India is world’s 4th largest egg producer with an average per capita consumption of 42 eggs. The Indian livestock sector contributes 4 % to the GDP. The egg industry in particular is estimated at around USD 2.5 billion and despite the avian influenza outbreaks it has grown at a healthy rate of 15 %( 1991-2009). According to the Ministry of Agriculture, Government of India egg production is estimated at around 55 billion eggs. Of the total eggs produced in the organised sector, nearly 70% comes from the three main production centres of Andhra Pradesh, Tamil Nadu and Punjab. The rest of the states apart from the local produce depend on the production centres and are known as consumption centres. The writer of this coursework is the owner of Orissa’s largest egg farm. We would in this case discuss the scenario in the state of Orissa and particularly western Orissa (WO). Orissa’s daily requirement of table egg is approximately 3 million eggs as against a production of 1.9 million. The production is divided between the two main belts of southern and WO. Average daily production in WO is 1.2 million as against an average demand of 1 million per day. The below chart refers to the production/ supply quantities;
(Fig-2.1, Source- Ovo Farm P Ltd. 2010)
The top five companies here produce 74% of the total requirement with the top three contributing 59%. If we consider the concentration ratio (Riley 2006) and the extent to which the market is dominated by the top five leading firm we could possibly be looking at an oligopoly. In a perfect market they should be price takers considering the scale of the industry and should ideally be getting prices quoted at the production centres and some premium towards the transportation costs. They are however able to command a premium on their produce because of an oligopolistic nature of the market by a tacit understanding amongst them. The price fixing is made possible by geographic demarcation according to the capacities of the constituent farms. Here for the egg producers, the marginal and average cost remains constant. During periods of lower demand the farms need to lower the prices so as to push the demand rightwards in a demand curve but are faced with the dilemma of competitor response (“Prisoners’ Dilemma”). However considering the rivals likely response to a price cut they prefer to dispose off the excess stock in other markets rather than cutting the price to retain demand, which is known as the “Nash Equilibrium”. They are able to achieve this by a possible collusion or cartelisation. Some farms still find it difficult to sell their excess stock during dull periods and resort to price cutting which has a cascading affect and results in a price war. It can be observed in fig.2.2 in the month of November where the difference in price from the nearest production centre is nominal. This consequently leads them to a kinked demand curve because above the equilibrium price, demand is elastic and competitors do not follow the increase in price. However demand becomes inelastic below the equilibrium price when competitors tend to match the price reductions. Apparently such situations are occasional and can be referred as a single period game.

Listed records
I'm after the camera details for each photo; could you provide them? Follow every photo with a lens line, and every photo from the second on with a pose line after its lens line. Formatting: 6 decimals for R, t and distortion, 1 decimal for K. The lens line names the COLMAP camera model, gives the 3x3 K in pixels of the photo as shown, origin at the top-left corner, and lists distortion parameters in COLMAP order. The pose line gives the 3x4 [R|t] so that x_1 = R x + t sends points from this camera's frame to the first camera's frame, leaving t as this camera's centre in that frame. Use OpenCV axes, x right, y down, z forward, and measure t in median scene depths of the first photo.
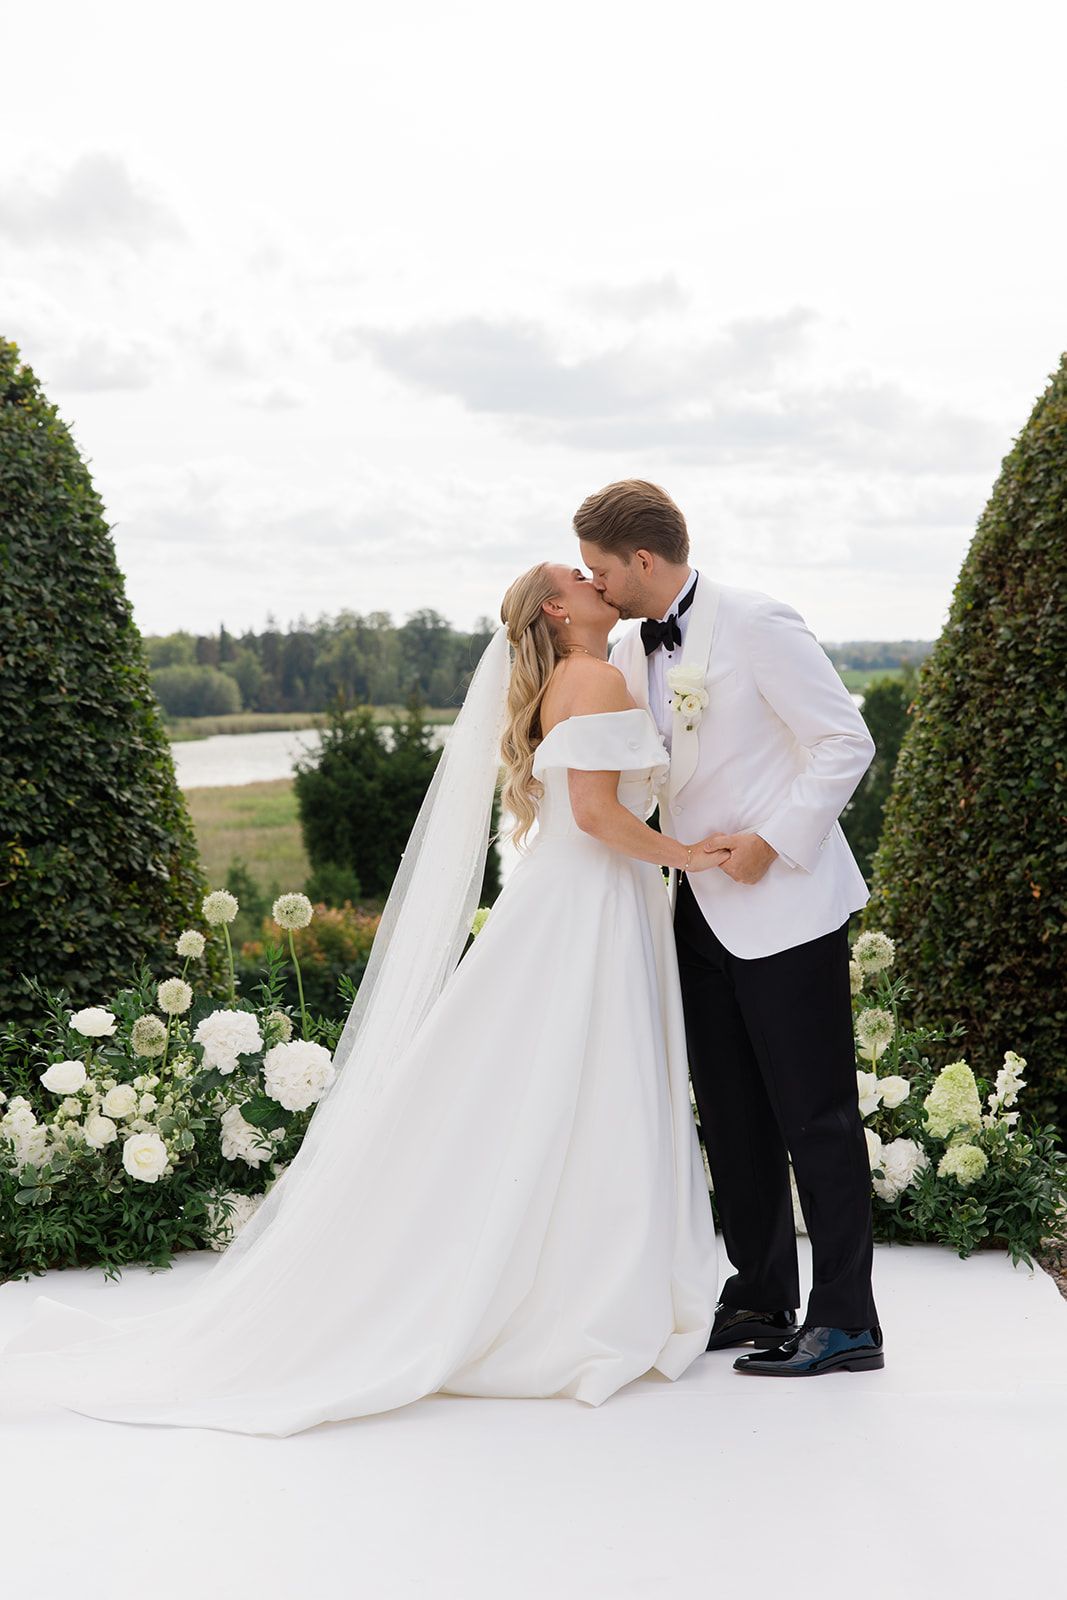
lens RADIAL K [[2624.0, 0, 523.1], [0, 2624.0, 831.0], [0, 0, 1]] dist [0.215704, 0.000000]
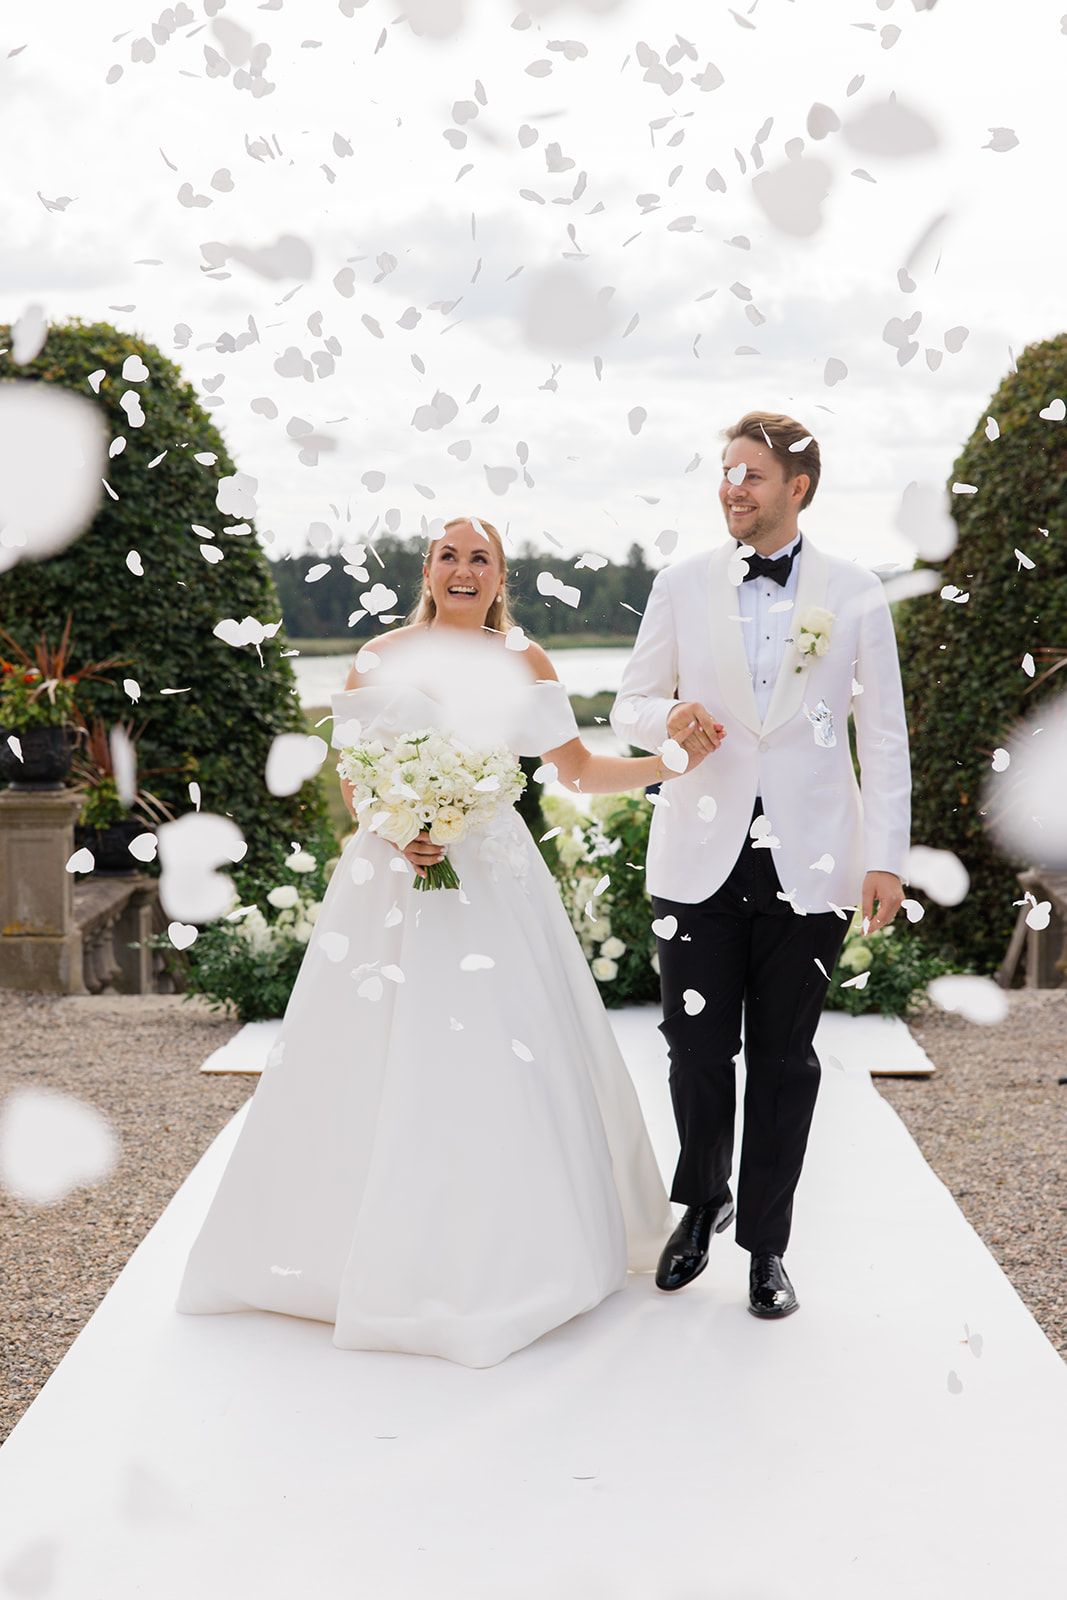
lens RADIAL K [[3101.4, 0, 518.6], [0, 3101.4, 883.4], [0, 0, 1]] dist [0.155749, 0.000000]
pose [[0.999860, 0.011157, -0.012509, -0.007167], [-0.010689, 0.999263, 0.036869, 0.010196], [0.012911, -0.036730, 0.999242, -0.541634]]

---

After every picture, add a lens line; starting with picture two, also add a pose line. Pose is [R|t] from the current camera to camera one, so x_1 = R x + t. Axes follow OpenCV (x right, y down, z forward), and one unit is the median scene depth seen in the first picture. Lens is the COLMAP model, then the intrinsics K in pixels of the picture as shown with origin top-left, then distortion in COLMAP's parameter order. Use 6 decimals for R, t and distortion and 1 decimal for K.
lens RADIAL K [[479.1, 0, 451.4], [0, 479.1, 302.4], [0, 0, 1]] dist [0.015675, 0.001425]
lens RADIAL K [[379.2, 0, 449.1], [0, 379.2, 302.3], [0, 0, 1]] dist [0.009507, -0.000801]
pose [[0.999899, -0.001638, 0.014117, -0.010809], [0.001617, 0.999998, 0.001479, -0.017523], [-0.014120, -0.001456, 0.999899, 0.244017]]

* * *

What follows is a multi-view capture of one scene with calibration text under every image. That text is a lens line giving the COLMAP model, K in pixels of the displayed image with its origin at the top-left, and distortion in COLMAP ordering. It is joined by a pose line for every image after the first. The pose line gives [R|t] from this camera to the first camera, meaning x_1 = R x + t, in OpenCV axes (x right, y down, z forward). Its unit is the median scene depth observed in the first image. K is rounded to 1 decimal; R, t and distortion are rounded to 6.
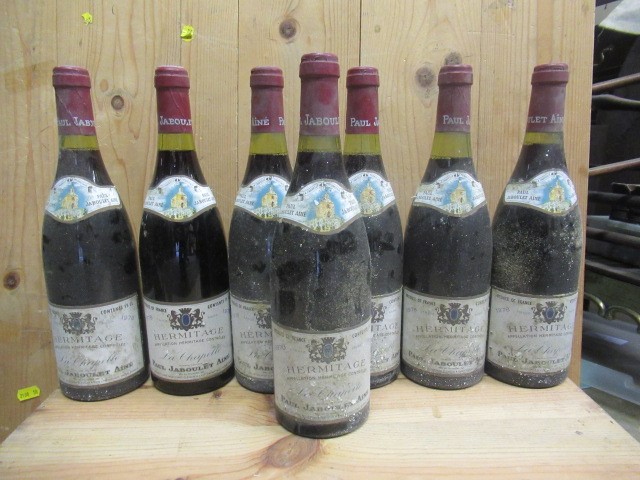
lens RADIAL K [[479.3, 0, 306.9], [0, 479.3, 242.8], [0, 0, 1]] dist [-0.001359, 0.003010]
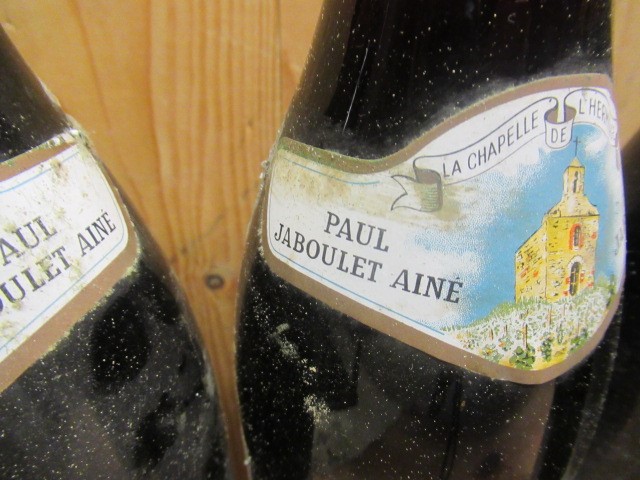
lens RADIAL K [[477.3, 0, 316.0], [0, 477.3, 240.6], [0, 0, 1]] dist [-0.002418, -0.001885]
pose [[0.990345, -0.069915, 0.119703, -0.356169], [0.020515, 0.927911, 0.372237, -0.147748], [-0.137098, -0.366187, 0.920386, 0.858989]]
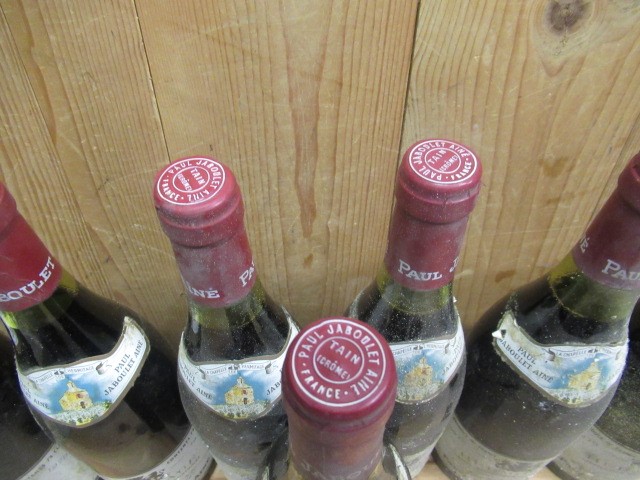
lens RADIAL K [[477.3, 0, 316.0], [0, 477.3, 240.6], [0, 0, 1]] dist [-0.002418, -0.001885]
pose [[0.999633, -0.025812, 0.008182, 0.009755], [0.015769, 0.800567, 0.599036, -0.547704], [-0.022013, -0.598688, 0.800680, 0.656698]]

Directions
Translate this sentence from the text on the Orissa egg market into Spanish: "Orissa’s daily requirement of table egg is approximately 3 million eggs as against a production of 1.9 million."

Completed exercise
La demanda diaria de huevos de mesa de Orissa es de aproximadamente 3 millones de huevos, frente a una producción de 1,9 millones.